A Machine Learning Question Generator
Other
4 stars 3 forks source link

Fix subject listings #15

Closed developius closed 9 years ago

developius commented 9 years ago

I think spaces are being removed! screen shot 2015-09-09 at 11 57 15

popey456963 commented 9 years ago

They are indeed, @OliCallaghan, I'm taking this considering I wrote the code and understand the problem it was made to solve.

data = cleanArray($('.emphasized-link').text().replace(/ +?|\r/g, '').split("\n")); is the bit that breaks stuff.

developius commented 9 years ago

Thanks @popey456963 - when this is fixed I think we're ready for a Beta release!

developius commented 9 years ago

@popey456963 status?

popey456963 commented 9 years ago

Okay, so, what is happening is that I get an ugly array:

[ blarg \r\r\r\r \r\r\r bash]

And, before, what I was doing was simply ignoring those to get:

[blarg, bash]

What I didn't realise was happening though, was that it also removes spaces

Business Studies --> BusinessStudies

To fix this I've had to remove the line above, and instead used:

data = cleanArray($('.emphasized-link').text().replace(\r/g, '').split("\n"));

(Note the missing / +?|). However, this returns six undefineds for every actual word. To fix this I have two options, doing it client-side or doing it server-side. The client-side method I've already shown you, and consists of looping through each instance, testing whether it's undefined, and if it is, remove it.

The server-side method is to detect whether each array instance contains four digits (using RegeX most likely) and then dd those to a new array (and only those) which is then passed to the callback.

I have started working on the client-side, but promptly gave up when informed that it's efficiency was so bad (it also means the client receives 6x the data). The server-side solution is coming on nicely, with the nicely written RegeX being short (/d{4}). Currently I'm having some problems making my solution efficient, looking for alternatives to RegeX (which is using a considerable amount of time on each pass, and requires 6*categories for each exam board.

In that sense, I am looking for suggestions of better methods, other than RegeX for sorting an array as described above.
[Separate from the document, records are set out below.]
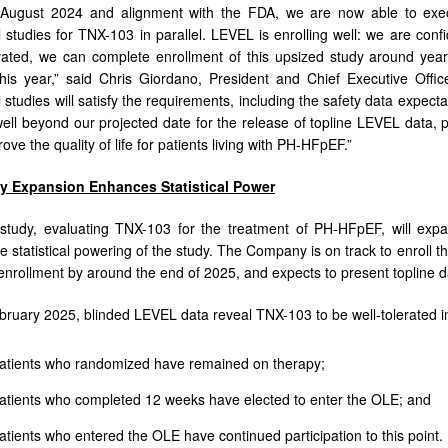
n August 2024 and alignment with the FDA, we are now able to ex
al studies for TNX-103 in parallel. LEVEL is enrolling well: we are con
ivated, we can complete enrollment of this upsized study around ye
this year,” said Chris Giordano, President and Chief Executive Off
l studies will satisfy the requirements, including the safety data expect
ell beyond our projected date for the release of topline LEVEL data,
ve the quality of life for patients living with PH-HFpEF.”
y Expansion Enhances Statistical Power
tudy, evaluating TNX-103 for the treatment of PH-HFpEF, will expan
e statistical powering of the study. The Company is on track to enroll the
enrollment by around the end of 2025, and expects to present topline d
ebruary 2025, blinded LEVEL data reveal TNX-103 to be well-tolerated 
atients who randomized have remained on therapy;
atients who completed 12 weeks have elected to enter the OLE; and
tients who entered the OLE have continued participation to this point.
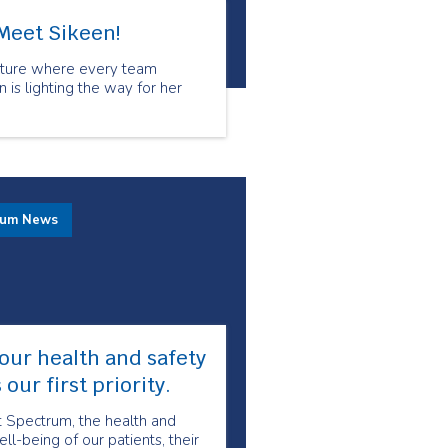
Meet Sikeen!
culture where every team
is lighting the way for her
rum News
our health and safety
s our first priority.
t Spectrum, the health and
ll-being of our patients, their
Any ideas?

developius commented 9 years ago

@popey456963 I can't think of another way to remove those things from the array... :(

developius commented 9 years ago

@popey456963 status?

popey456963 commented 9 years ago

Oh yeah, I completely forgot about this. I have code that stops the removal of spaces and instead removes arrays based on whether or not it contains four numbers. This works great, except randomly (1/10, different every time?!) we get an entry that looks like:

\t\n\t\t\t\t\t\nSubject\t\t\t\t9999\t\t\t\t\n

Which doesn't print out in a drop down box very well. I'm currently writing code that removes all \n's and only remove \t's when there is more than one however I am running into some troubles. I don't really want to use RegeX as that is hideously slow, so I'm using something that should hopefully be O(n).
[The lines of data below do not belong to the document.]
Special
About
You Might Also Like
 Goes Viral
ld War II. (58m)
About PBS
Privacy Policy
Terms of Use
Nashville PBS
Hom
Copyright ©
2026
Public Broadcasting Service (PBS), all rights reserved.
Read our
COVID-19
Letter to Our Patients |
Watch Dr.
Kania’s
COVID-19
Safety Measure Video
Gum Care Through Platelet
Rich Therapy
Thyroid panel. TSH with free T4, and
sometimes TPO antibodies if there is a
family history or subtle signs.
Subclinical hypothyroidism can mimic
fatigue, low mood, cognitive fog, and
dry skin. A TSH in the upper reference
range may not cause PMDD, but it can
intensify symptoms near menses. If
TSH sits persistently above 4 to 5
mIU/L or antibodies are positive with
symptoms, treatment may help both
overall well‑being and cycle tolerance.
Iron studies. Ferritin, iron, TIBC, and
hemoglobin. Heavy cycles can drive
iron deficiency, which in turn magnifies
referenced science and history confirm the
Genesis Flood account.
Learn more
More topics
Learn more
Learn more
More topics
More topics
developius commented 9 years ago

@popey456963 regex is going to be quick enough I think so if it's easier just use that. If you're set on not using regex then I suggest you replace 4 \t's (as long as it's always 4 \t's between the subject name and the syllabus number) with a space and then trim all spaces from the start and all spaces from the end. That should give you what you want.

This regex [a-zA-Z](\t{4})\d almost does what you want except it's (in Python anyway) including the last character of the name and the first character of the number which is strange because it's using a capture group to avoid exactly that issue...

developius commented 9 years ago

@popey456963 how far did you get with this regarding my previous comment?